Linda Croxford, of Edinburgh University's Centre for Educational Sociology, told Mr Pickering that a distinction should be made between high and low levels of achievement. The latter area was where the problem lay, she believed. It was no longer possible to leave school with no qualifications and walk into a job, Dr Croxford said, and boys had probably not coped as well as girls with the greater effort required in adapting to social and employment changes.
Rory MacKenzie, head of Balerno High, told of "worrying attitudes" among boys, even senior ones who were academically capable.
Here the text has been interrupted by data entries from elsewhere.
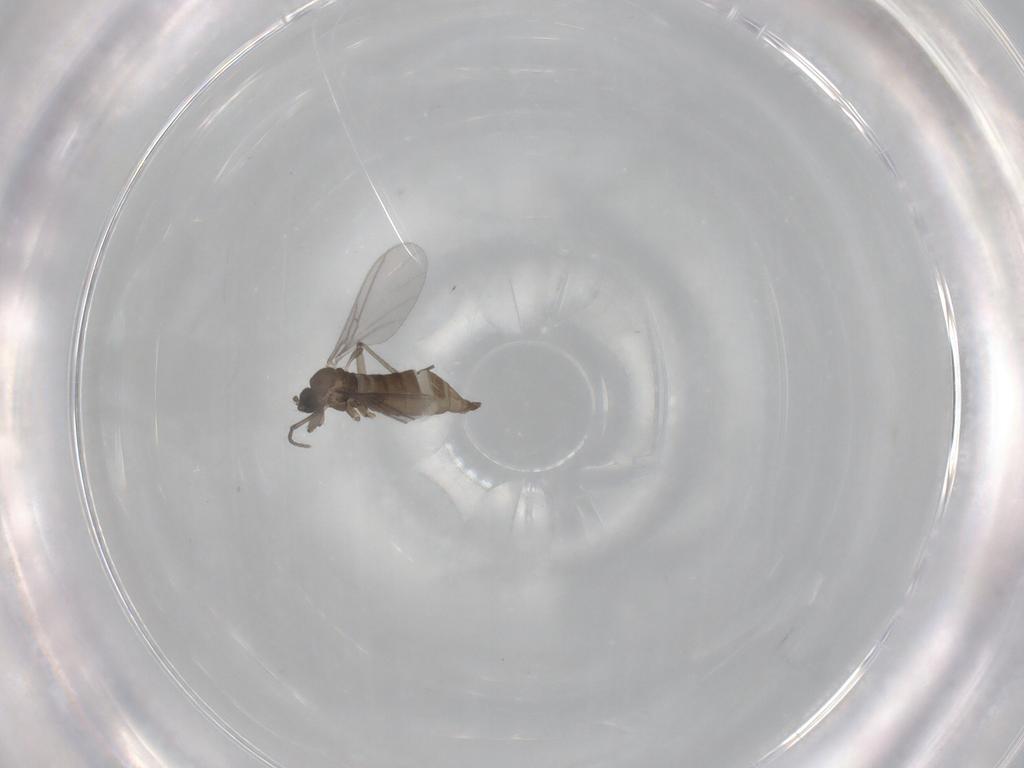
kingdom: Animalia
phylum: Arthropoda
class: Insecta
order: Diptera
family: Sciaridae
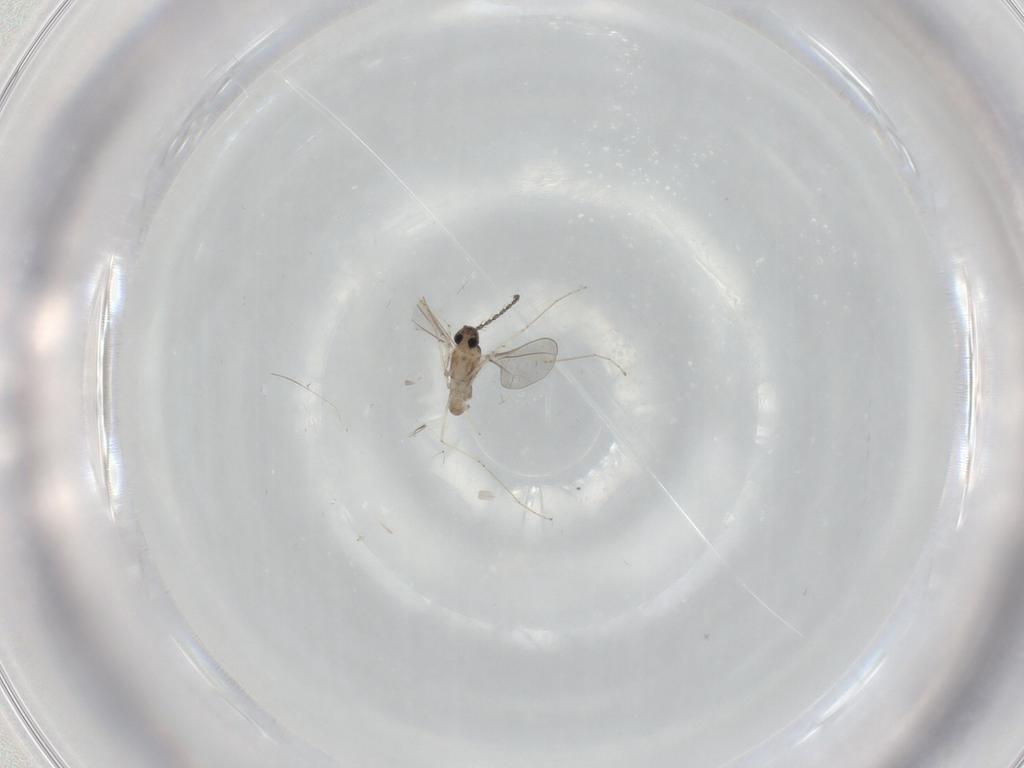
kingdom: Animalia
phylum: Arthropoda
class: Insecta
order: Diptera
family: Cecidomyiidae
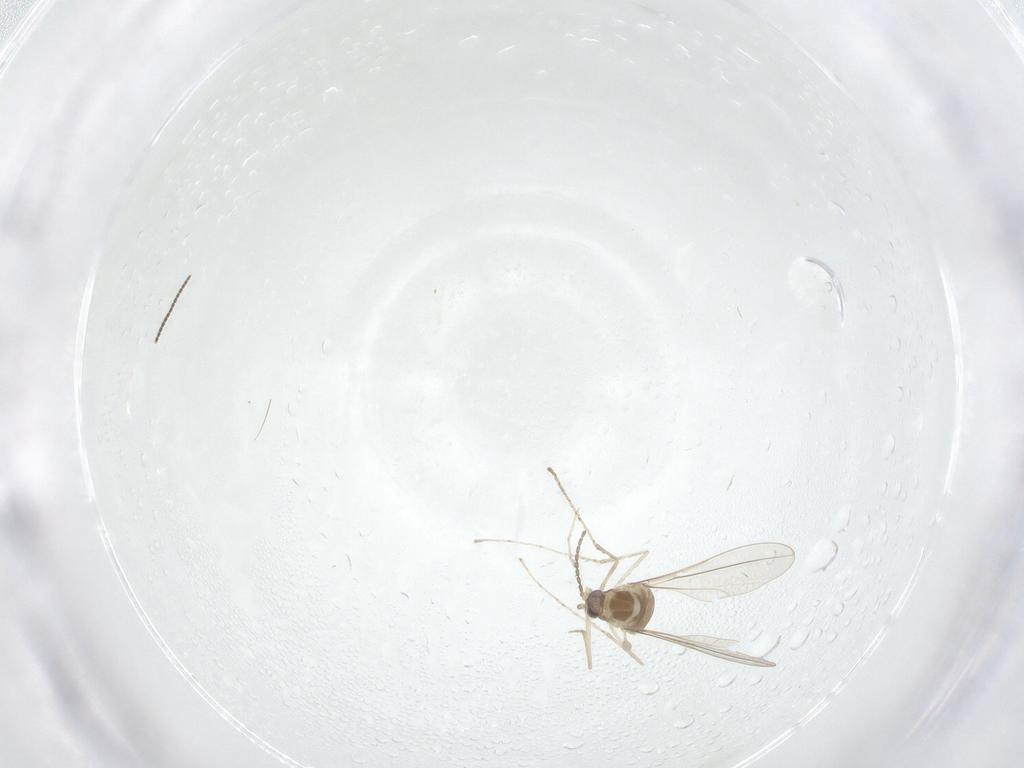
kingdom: Animalia
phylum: Arthropoda
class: Insecta
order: Diptera
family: Cecidomyiidae
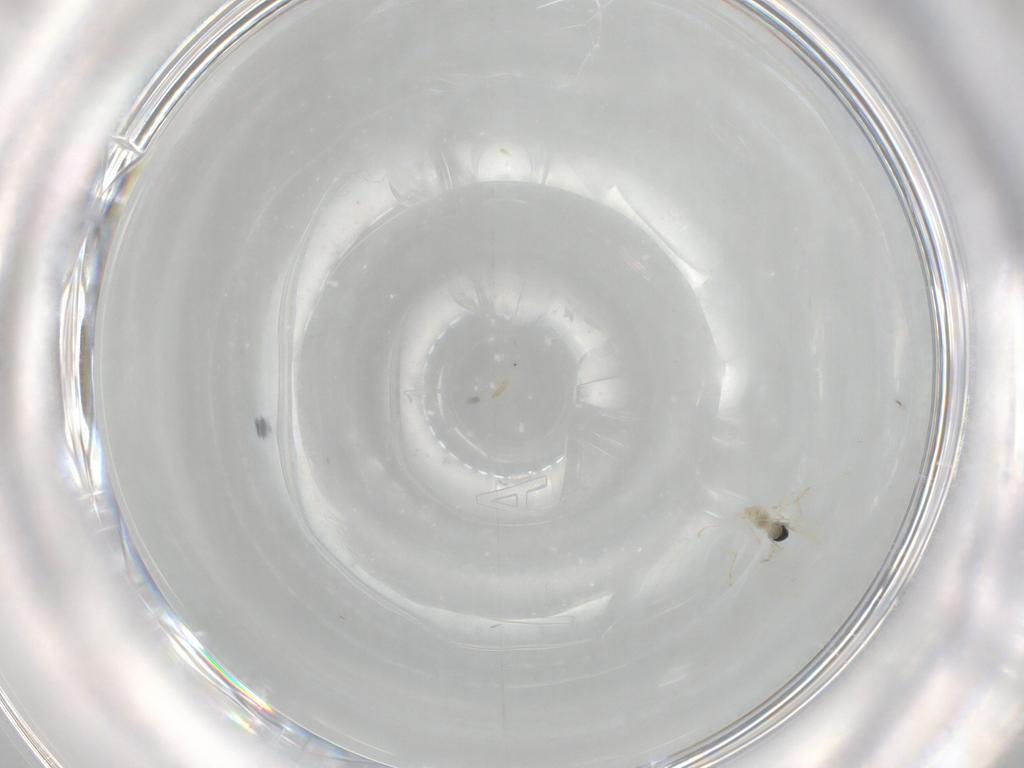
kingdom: Animalia
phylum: Arthropoda
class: Insecta
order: Diptera
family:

In his own school he had come across an attitude of "it doesn't matter if we don't get good grades, we'll still get the best jobs - which, unfortunately, is probably true".
Mr Pickering, whose research on the subject was published two years ago in Raising Boys' Achievement, said it was important for teachers to be sensitive to their teaching styles.
He had conducted a study which found that, while girls were actually more disruptive in class than boys, boys were told off more frequently by both male and female teachers.
The results also showed that girls were scolded privately while boys were reprimanded publicly across the classroom. "So it is not surprising that boys and girls end up with different attitudes to learning and teaching," Mr Pickering said.